Tim Curley, the director and community and government relations spokesperson at Valley Children’s Hospital, said the biggest challenge for children in relation to their health is directing influences by their social statues.
“A lot of kids in the Valley live in families that are below the federal poverty level or just above it and still struggle,” Curley said. “There is a clear link demonstrated through data – a clear link between poverty and health statutes and the poorer the income, the worse the health status is of the population.”
Joubert said that health does affect how well a child performs.
“Like one of our participants said today, ‘You can teach a child how to read, but if they don’t have good vision or they don’t have access to vision care and eye glasses, then teaching them to read is going to be pretty challenging’ so good heath is absolutely essential for becoming educationally prepared.”
Dr. Cassie Hartzog, postdoctoral scholar at the Center for Regional Change and leader of Monday’s event, said she’s always been interested in why some people have better health than others.
“The Center of Regional Change and Sierra Health Foundation – which sponsored this work are deeply committed to reducing social inequities and addressing some of the root causes for health disparities,” Hartzog said. “So understanding why some children aren’t doing well in school and aren’t graduating from high school, or why some children have higher rates of asthma than others, or why some children are more likely to be overweight and obese than others. A lot of it goes back to underline kind of social inequalities around race, ethnicity.”
Hartzog said she believes there should be universal health care.
“Yes,” Hartzog said. “Personally, this is my personal belief – I won’t speak for the Sierra Health Foundation – although I suspect they feel they same way. I think of health care as of kind of a fundamental right, and that that everyone should have access to high quality healthcare regardless if they can pay for it.”
Hartzog said it’s not the fault of children who lack the resources of good health insurance.

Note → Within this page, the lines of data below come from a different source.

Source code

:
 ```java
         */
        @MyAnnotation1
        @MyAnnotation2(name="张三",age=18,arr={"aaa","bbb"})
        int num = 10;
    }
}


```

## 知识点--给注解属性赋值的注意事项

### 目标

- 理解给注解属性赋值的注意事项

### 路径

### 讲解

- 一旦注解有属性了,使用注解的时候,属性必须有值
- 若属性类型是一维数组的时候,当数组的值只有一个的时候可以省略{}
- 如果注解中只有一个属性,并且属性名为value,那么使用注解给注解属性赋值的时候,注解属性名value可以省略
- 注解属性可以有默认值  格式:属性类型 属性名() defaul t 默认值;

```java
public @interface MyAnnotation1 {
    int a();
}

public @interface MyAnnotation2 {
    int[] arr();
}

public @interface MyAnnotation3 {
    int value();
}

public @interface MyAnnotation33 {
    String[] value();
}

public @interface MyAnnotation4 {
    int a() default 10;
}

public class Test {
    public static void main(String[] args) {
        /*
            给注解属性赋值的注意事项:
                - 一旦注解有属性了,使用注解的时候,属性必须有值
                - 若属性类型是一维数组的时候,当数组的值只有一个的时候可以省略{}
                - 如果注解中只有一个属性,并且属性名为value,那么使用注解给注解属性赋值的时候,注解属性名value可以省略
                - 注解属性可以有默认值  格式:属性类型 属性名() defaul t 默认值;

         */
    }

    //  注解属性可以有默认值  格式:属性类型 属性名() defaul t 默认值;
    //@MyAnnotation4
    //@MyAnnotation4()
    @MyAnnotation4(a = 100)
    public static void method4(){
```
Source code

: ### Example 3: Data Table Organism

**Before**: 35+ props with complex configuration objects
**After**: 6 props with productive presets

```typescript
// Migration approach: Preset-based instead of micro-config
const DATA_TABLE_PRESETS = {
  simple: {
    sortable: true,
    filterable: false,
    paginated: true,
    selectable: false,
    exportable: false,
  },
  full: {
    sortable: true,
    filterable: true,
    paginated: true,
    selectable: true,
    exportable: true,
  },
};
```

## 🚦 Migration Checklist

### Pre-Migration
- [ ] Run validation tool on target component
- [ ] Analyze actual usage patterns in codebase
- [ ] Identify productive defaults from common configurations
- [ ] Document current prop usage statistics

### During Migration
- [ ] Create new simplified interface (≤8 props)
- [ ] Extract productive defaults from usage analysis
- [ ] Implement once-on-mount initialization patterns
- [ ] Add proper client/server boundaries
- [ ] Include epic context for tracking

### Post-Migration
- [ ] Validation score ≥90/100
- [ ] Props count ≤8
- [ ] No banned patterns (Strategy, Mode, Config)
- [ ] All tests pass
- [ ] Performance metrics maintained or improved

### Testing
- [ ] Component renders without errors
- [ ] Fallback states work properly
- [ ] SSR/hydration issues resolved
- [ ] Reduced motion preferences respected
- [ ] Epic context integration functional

“It makes me very sad,” Hartzog said. “Through no fault of their own, some children are severely disadvantaged and they’re born into families or communities or situations that don’t set them up for success.”
Curley said poverty does influence how well a family is able to care for the health of their children.
“They are dealing with issues and health problems that they otherwise wouldn’t have to deal with, whether it is an illness that could have been prevented, illnesses that aren’t being managed. So the kids aren’t feeling as well as they could be, and further they’re not as productive as they could be,” Curley said. “And they’re missing days in school, they’re falling behind in school, they have behavior problem, and in the end they’re not going to be able to realize their full potential.”
Curley said there are many organizations that are involved in the wellbeing of the children at the hospital.
“The Children’s Institute here at Fresno State is one of the most important incentives or efforts that Valley Children’s is involved with when it comes to supporting the needs of children and families of the Valley,” Curley said. “But there are others as well, there are a lot of county based organizations like the First Five organizations. Each county has a First Five agency, the County Offices of Education and other healthcare providers.”
Curley said the First Five organizations were created by voters who passed a tax addition on cigarettes about 15 years ago and that revenue is used by those agencies to support newborns to the age of 5 who get a head start on their first few years of life.
Joubert said that the institute is the only organization that is supported by more than one college on campus.
“Our institute is supported by five colleges,” Joubert said. “The college of Health and Human Services, the College of Science and Math, Social Sciences, Jordan School of Ag, and the Kerman School of Education.”
Joubert said she loves working with other colleges who all have the same mission.
“In order to turn that around, we have to invest in children. We can’t simply say that things will change on their own, we have to actively invest in children,” Joubert said. “The children are our future.”